Four Weeks Until Mobile Legislation Comes into Force
40% of British drivers are still unaware that hand-held mobiles will be banned while driving.
Leading mobile headset manufacturer, JABRA, and the Association of British Drivers respond to impending in-car legislation with a mobile safety guide for drivers.
Despite the in-car mobile legislation being just four weeks away, a huge proportion of British drivers are still unaware of the new legislation that will make it illegal to use a hand-held mobile while driving. A survey commissioned by leading mobile headset manufacturer, JABRA found that 40% of British drivers are unaware that the legislation is coming into force, and amongst those who are aware of the law there is either confusion or ambivalence about its impact.
- 17% of drivers questioned admitted to using a hand-held mobile while driving
- 40% of all drivers are still unaware of the legislation · A quarter of respondents who were aware of new legislation said it would NOT stop them from using a hand-held mobile while driving
- 20-29 year olds are the most likely to use a hand-held mobile while driving (31%)
- 47% of people who admitted to using a hand-held mobile did not feel they were still able to drive with due care and attention but still continued to do so
- Drivers who are aware of the legislation are still confused over what hands-free options are legal
- 39% of new drivers aged 17-19 are still unaware of the new legislation
- 61% of respondents do not currently use any type of hands-free solution with their mobile
The ban will mean that drivers in the UK will face a minimum £30 fine or conviction of up to £1000 if they are caught using a hand-held mobile while they are in control of a vehicle. However, these penalties may not be enough as a quarter of drivers questioned, who were aware of the legislation, said that it would not stop them from using a hand-held mobile while driving.
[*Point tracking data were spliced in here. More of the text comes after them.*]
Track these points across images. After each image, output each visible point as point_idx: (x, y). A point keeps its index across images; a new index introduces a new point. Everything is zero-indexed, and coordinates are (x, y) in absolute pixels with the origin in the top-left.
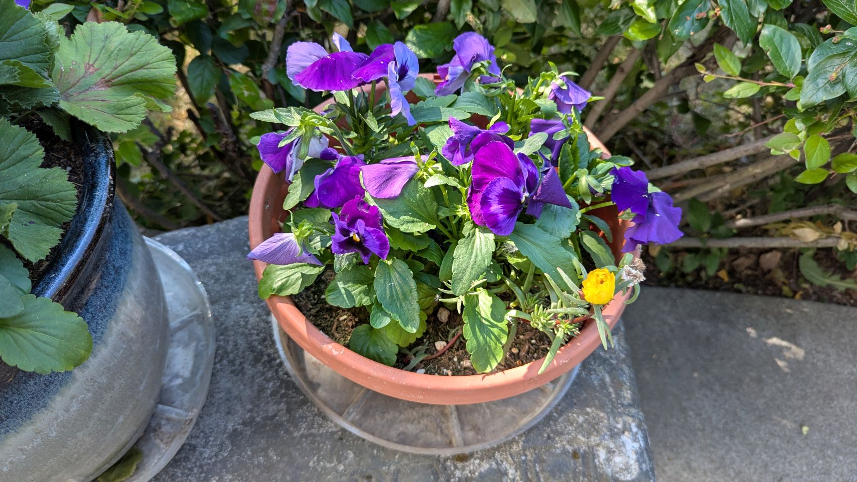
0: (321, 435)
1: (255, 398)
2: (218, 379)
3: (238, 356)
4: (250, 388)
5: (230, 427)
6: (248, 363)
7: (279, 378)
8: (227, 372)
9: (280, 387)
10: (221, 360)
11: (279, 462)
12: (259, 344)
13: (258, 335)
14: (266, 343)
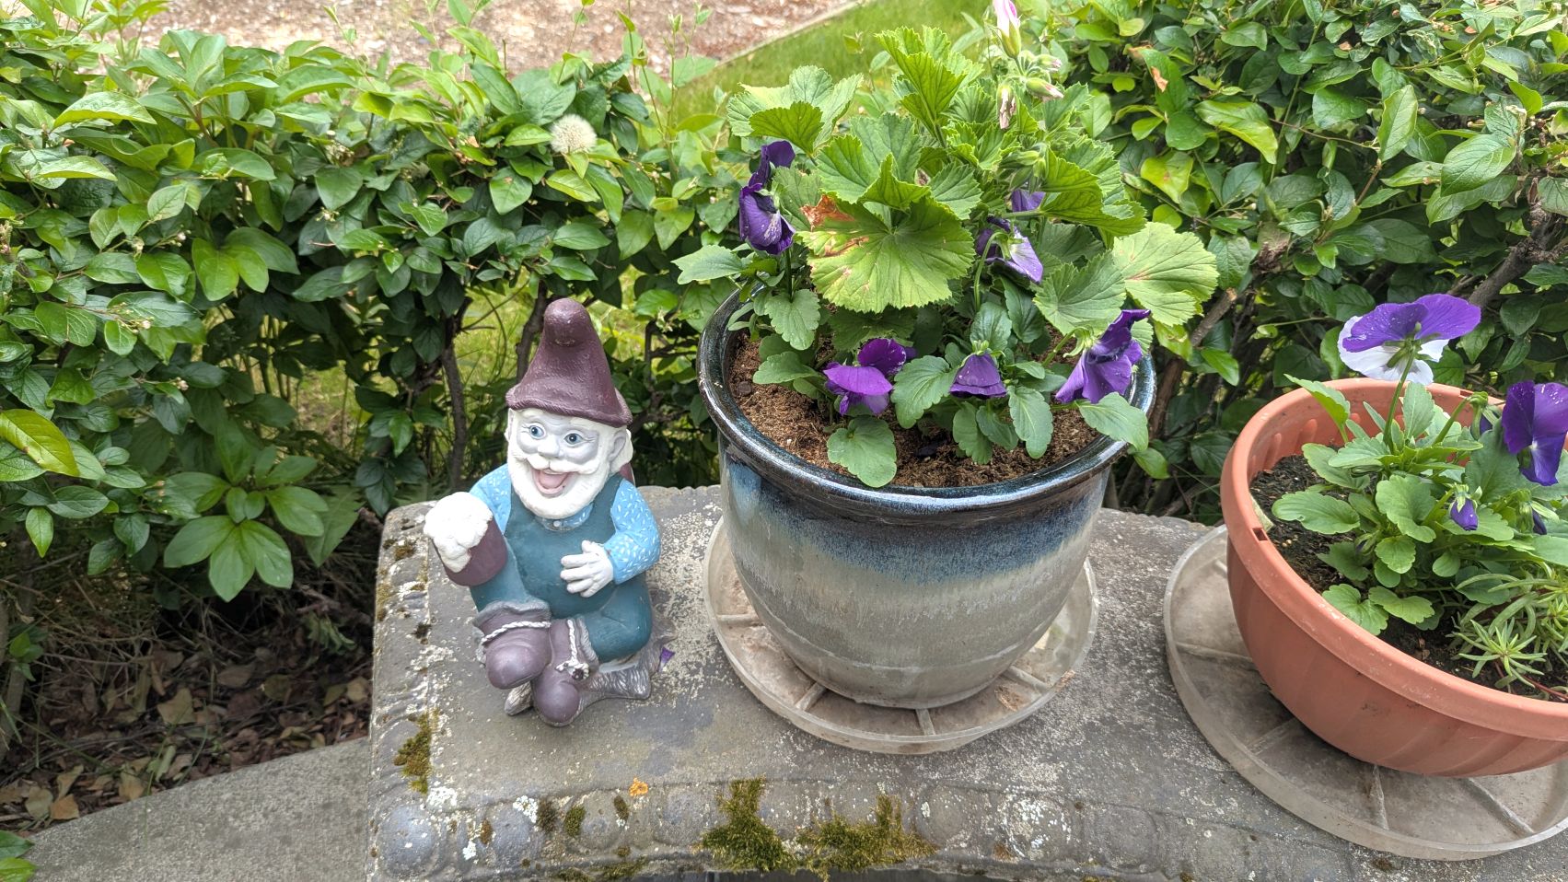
0: (1197, 768)
5: (1086, 718)
11: (1143, 775)
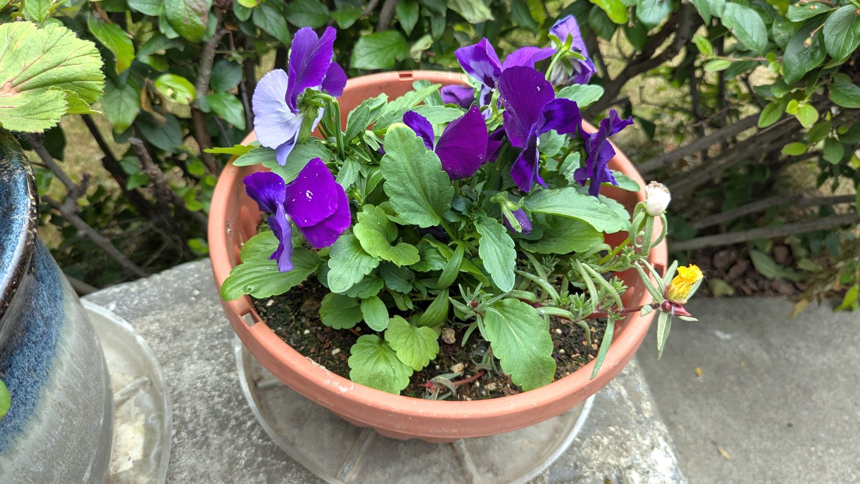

The research suggests that the Government has failed to educate the public successfully, which could see them incurring fines and possibly points on their licence. Young drivers are most at risk with 31% of 20-29 year olds being the most likely age group to drive while using a hand-held mobile. Yet only 39% of 17-19 year olds and 50% of 20-29 year olds are even aware of the new law.
At least 12% of drivers questioned are required to use their phones while driving for work purposes. However, 62% of these people are not provided with hands-free kits from their employers. This highlights a need for employers to act more responsibly, give relevant staff hands-free kits for their mobiles and also help to educate them by defining a corporate policy for use of mobile phones in the car.
In response to the general lack of awareness, JABRA has produced a guide in conjunction with the Association of British Drivers to explain the law in easy terms, how to comply with the legislation and tips for safer mobile use while driving.
Ben Bushell, Country Manager, UK and Ireland, JABRA, explained:
"There is still a great deal of confusion in the market around the legislation and the legal options available to drivers still wishing to use their phones while on the move, and this is highlighted by the research. We want the public to be prepared for December 1 and we hope that the Guide will allow people to make an educated decision when selecting a hands-free solution and use it in the safest way possible."
Nigel Humphries, spokesman for The Association of British Drivers, commented:
"JABRA's research shows that, whilst most drivers have concerns about using a hand-held mobile, they are ambivalent about the consequences or are unsure of the alternatives. To avoid widespread non-compliance of the new legislation, there is a clear need for the Government and the mobile industry to tell drivers exactly what is legal and what isn't, and to provide positive guidance on making calls safely rather than simply telling people not to do it."